WORK TO BE COMPLETED -> Please restate the records that follow exactly, skipping their images.

(Collection entries)
──────────────────────────────

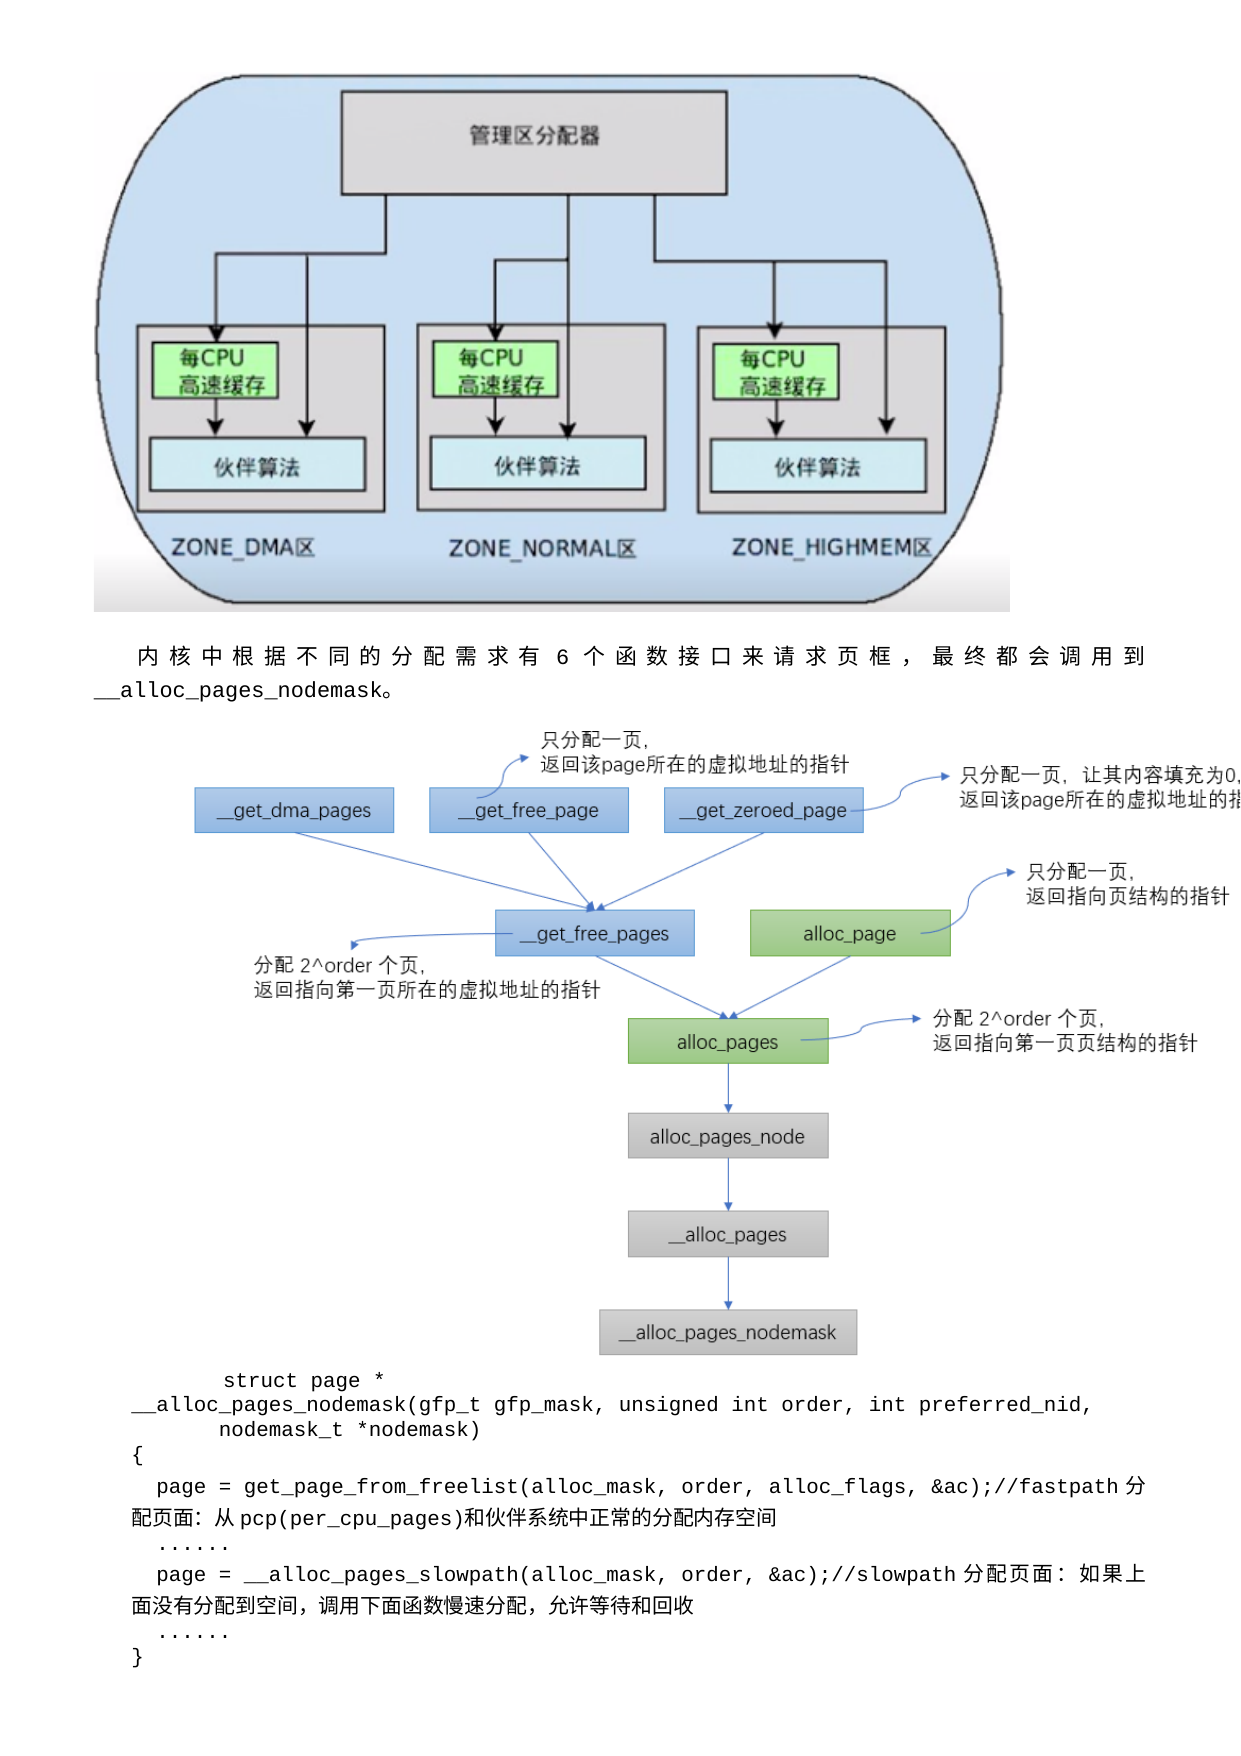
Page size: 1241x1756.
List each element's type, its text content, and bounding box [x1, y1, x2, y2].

picture [93, 72, 1010, 612]
text 内核中根据不同的分配需求有6个函数接口来请求页框，最终都会调用到__alloc_pages_nodemask。 [94, 639, 1146, 704]
picture [185, 731, 1241, 1369]
text struct page * __alloc_pages_nodemask(gfp_t gfp_mask, unsigned int order, int preferred_nid, nodemask_t *nodemask) { page = get_page_from_freelist(alloc_mask, order, alloc_flags, &ac);//fastpath分配页面：从pcp(per_cpu_pages)和伙伴系统中正常的分配内存空间 ...... page = __alloc_pages_slowpath(alloc_mask, order, &ac);//slowpath分配页面：如果上面没有分配到空间，调用下面函数慢速分配，允许等待和回收 ...... } [131, 1369, 1146, 1669]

──────────────────────────────

RESULT OF THIS TASK ->
Page size: 1241x1756.
List each element's type, its text content, and bounding box [x1, y1, x2, y2].

picture [93, 72, 1010, 612]
text 内核中根据不同的分配需求有6个函数接口来请求页框，最终都会调用到__alloc_pages_nodemask。 [94, 639, 1146, 704]
picture [185, 731, 1241, 1369]
text struct page * __alloc_pages_nodemask(gfp_t gfp_mask, unsigned int order, int preferred_nid, nodemask_t *nodemask) { page = get_page_from_freelist(alloc_mask, order, alloc_flags, &ac);//fastpath分配页面：从pcp(per_cpu_pages)和伙伴系统中正常的分配内存空间 ...... page = __alloc_pages_slowpath(alloc_mask, order, &ac);//slowpath分配页面：如果上面没有分配到空间，调用下面函数慢速分配，允许等待和回收 ...... } [131, 1369, 1146, 1669]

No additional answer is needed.